## WHAT YOU SHOULD DO
The records below must be returned exactly, with every picture left out.

## DATA FOR THE TASK
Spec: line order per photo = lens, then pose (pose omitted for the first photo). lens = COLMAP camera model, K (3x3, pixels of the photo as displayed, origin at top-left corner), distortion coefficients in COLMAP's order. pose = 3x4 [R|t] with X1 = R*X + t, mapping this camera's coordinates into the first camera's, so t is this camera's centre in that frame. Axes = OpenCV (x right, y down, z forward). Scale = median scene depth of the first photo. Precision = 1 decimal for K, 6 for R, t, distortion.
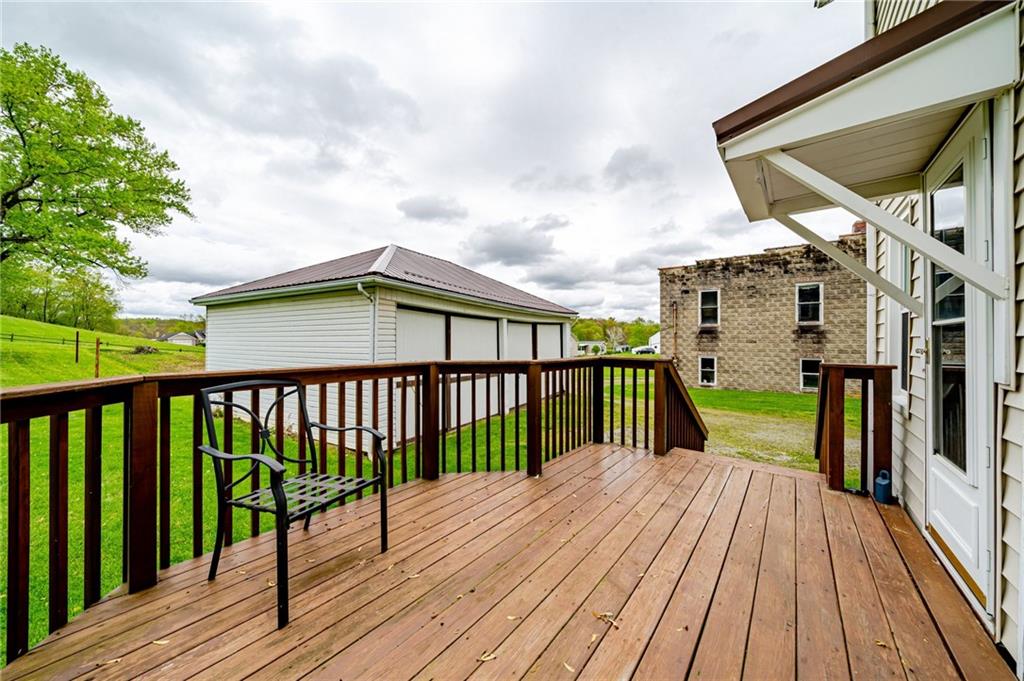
lens RADIAL K [[358.8, 0, 498.5], [0, 358.8, 328.2], [0, 0, 1]] dist [-0.000425, -0.000064]
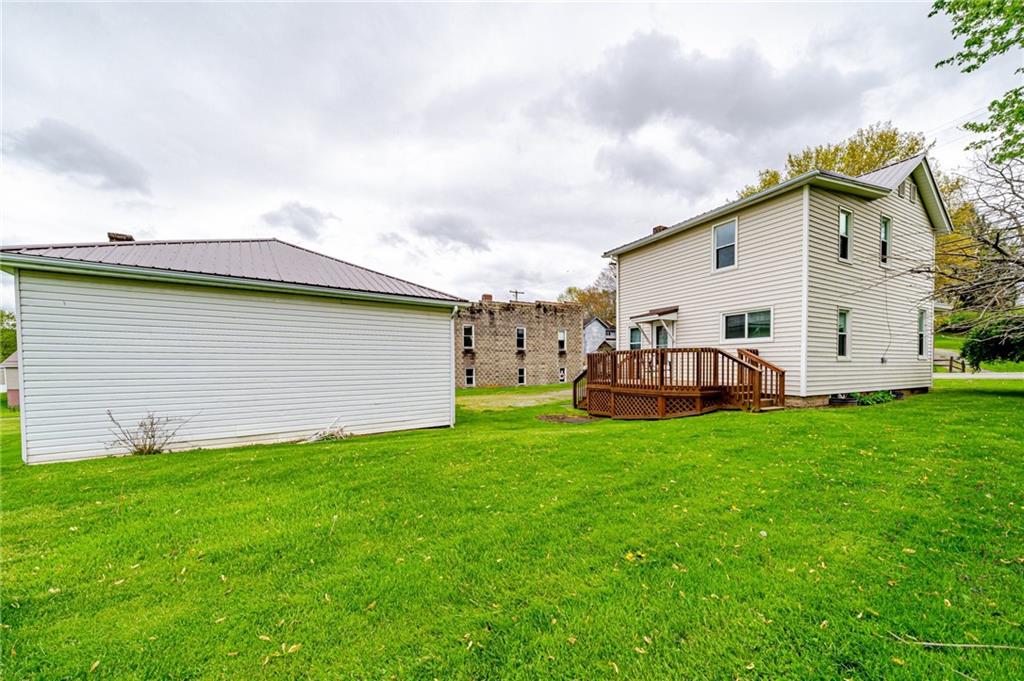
lens RADIAL K [[379.5, 0, 513.6], [0, 379.5, 363.1], [0, 0, 1]] dist [-0.000590, -0.000043]
pose [[0.384838, -0.001388, 0.922983, -0.689918], [-0.022987, 0.999674, 0.011088, 0.032413], [-0.922698, -0.025483, 0.384681, 0.080456]]
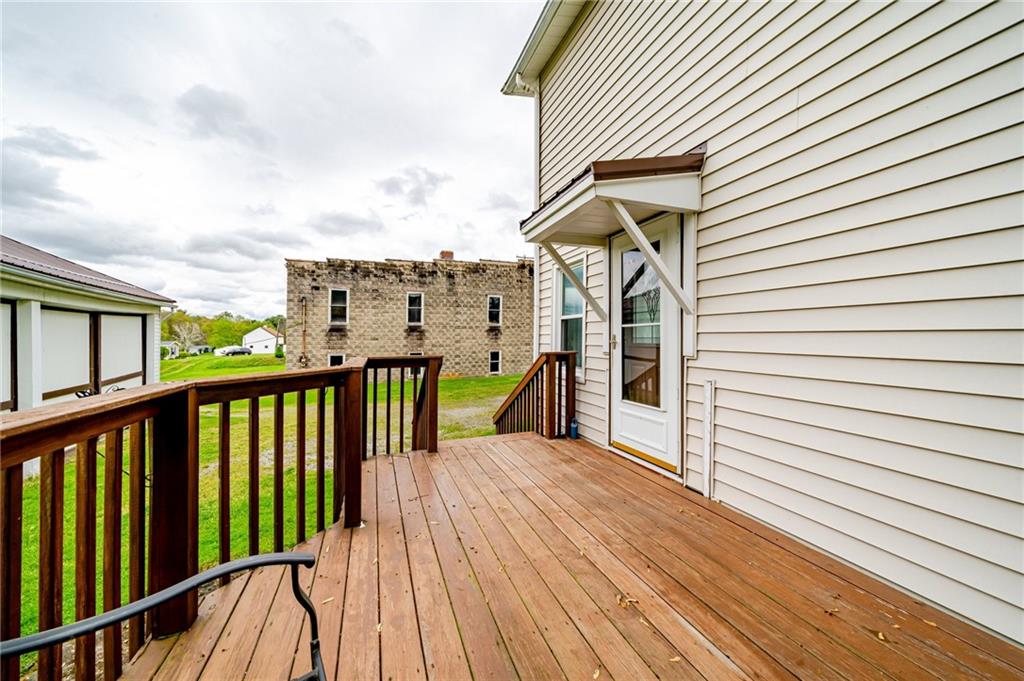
lens RADIAL K [[362.6, 0, 508.8], [0, 362.6, 335.7], [0, 0, 1]] dist [0.013626, 0.000014]
pose [[0.503651, -0.003117, 0.863901, -0.066483], [-0.019935, 0.999685, 0.015229, 0.001406], [-0.863677, -0.024892, 0.503431, 0.064338]]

## OUTPUT OF THE TASK
Spec: line order per photo = lens, then pose (pose omitted for the first photo). lens = COLMAP camera model, K (3x3, pixels of the photo as displayed, origin at top-left corner), distortion coefficients in COLMAP's order. pose = 3x4 [R|t] with X1 = R*X + t, mapping this camera's coordinates into the first camera's, so t is this camera's centre in that frame. Axes = OpenCV (x right, y down, z forward). Scale = median scene depth of the first photo. Precision = 1 decimal for K, 6 for R, t, distortion.
lens RADIAL K [[358.8, 0, 498.5], [0, 358.8, 328.2], [0, 0, 1]] dist [-0.000425, -0.000064]
lens RADIAL K [[379.5, 0, 513.6], [0, 379.5, 363.1], [0, 0, 1]] dist [-0.000590, -0.000043]
pose [[0.384838, -0.001388, 0.922983, -0.689918], [-0.022987, 0.999674, 0.011088, 0.032413], [-0.922698, -0.025483, 0.384681, 0.080456]]
lens RADIAL K [[362.6, 0, 508.8], [0, 362.6, 335.7], [0, 0, 1]] dist [0.013626, 0.000014]
pose [[0.503651, -0.003117, 0.863901, -0.066483], [-0.019935, 0.999685, 0.015229, 0.001406], [-0.863677, -0.024892, 0.503431, 0.064338]]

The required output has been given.